Question

In a heating system, cold outdoor air at \(7^{\circ} \mathrm{C}\) flowing at a rate of \(4 \mathrm{kg} / \mathrm{min}\) is mixed adiabatically with heated air at \(70^{\circ} \mathrm{C}\) flowing at a rate of \(3 \mathrm{kg} / \mathrm{min} .\) The exit temperature of the mixture is \((a) 34^{\circ} \mathrm{C}\) (b) \(39^{\circ} \mathrm{C}\) \((c) 45^{\circ} \mathrm{C}\) \((d) 63^{\circ} \mathrm{C}\) \((e) 77^{\circ} \mathrm{C}\)

Short answer

Answer: (a) 34°C

Step-by-step solution

Conservation of Energy

For an adiabatic process, the total energy of the incoming streams should be equal to the total energy of the outgoing stream. Therefore, the energy equation for this process can be expressed as: \(m_1 c_p(T_1) + m_2 c_p(T_2) = (m_1 + m_2) c_p(T_x)\) where - \(m_1\) and \(m_2\) are the mass flow rates of the two streams (in kg/min), - \(c_p\) is the specific heat capacity of air (in J/kg K), - \(T_1\) and \(T_2\) are the temperatures of the two incoming streams (in °C), - \(T_x\) is the exit temperature we want to find (in °C).
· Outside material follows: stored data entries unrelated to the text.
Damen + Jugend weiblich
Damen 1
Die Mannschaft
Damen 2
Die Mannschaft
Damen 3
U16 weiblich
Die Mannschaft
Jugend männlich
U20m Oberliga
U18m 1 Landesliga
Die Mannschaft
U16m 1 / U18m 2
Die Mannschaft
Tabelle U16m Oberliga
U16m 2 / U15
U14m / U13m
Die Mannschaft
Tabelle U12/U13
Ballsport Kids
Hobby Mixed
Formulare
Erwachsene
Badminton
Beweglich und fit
Solve for the exit temperature \(T_x\)

Now we can plug in the known values and solve the equation for \(T_x\): \(4 \, kg/min \cdot c_p \cdot (7 ^{\circ} C) + 3 \, kg/min \cdot c_p \cdot (70^{\circ} C) = (4 \, kg/min + 3 \, kg/min) \cdot c_p \cdot (T_x)\). Since \(c_p\) is the same for both flow rates and temperatures, we can cancel it out from the equation: \((4)(7^{\circ} C) + (3)(70^{\circ} C) = (4 + 3)(T_x)\).

Calculate the exit temperature

Solve the equation for \(T_x\): \(28^{\circ} C + 210^{\circ} C = 7(T_x)\). \(238^{\circ} C = 7(T_x)\). Now, divide both sides of the equation by 7 to find the exit temperature: \(T_x = 34^{\circ} C\). So, the exit temperature of the mixture is \((a) \, 34^{\circ} C\).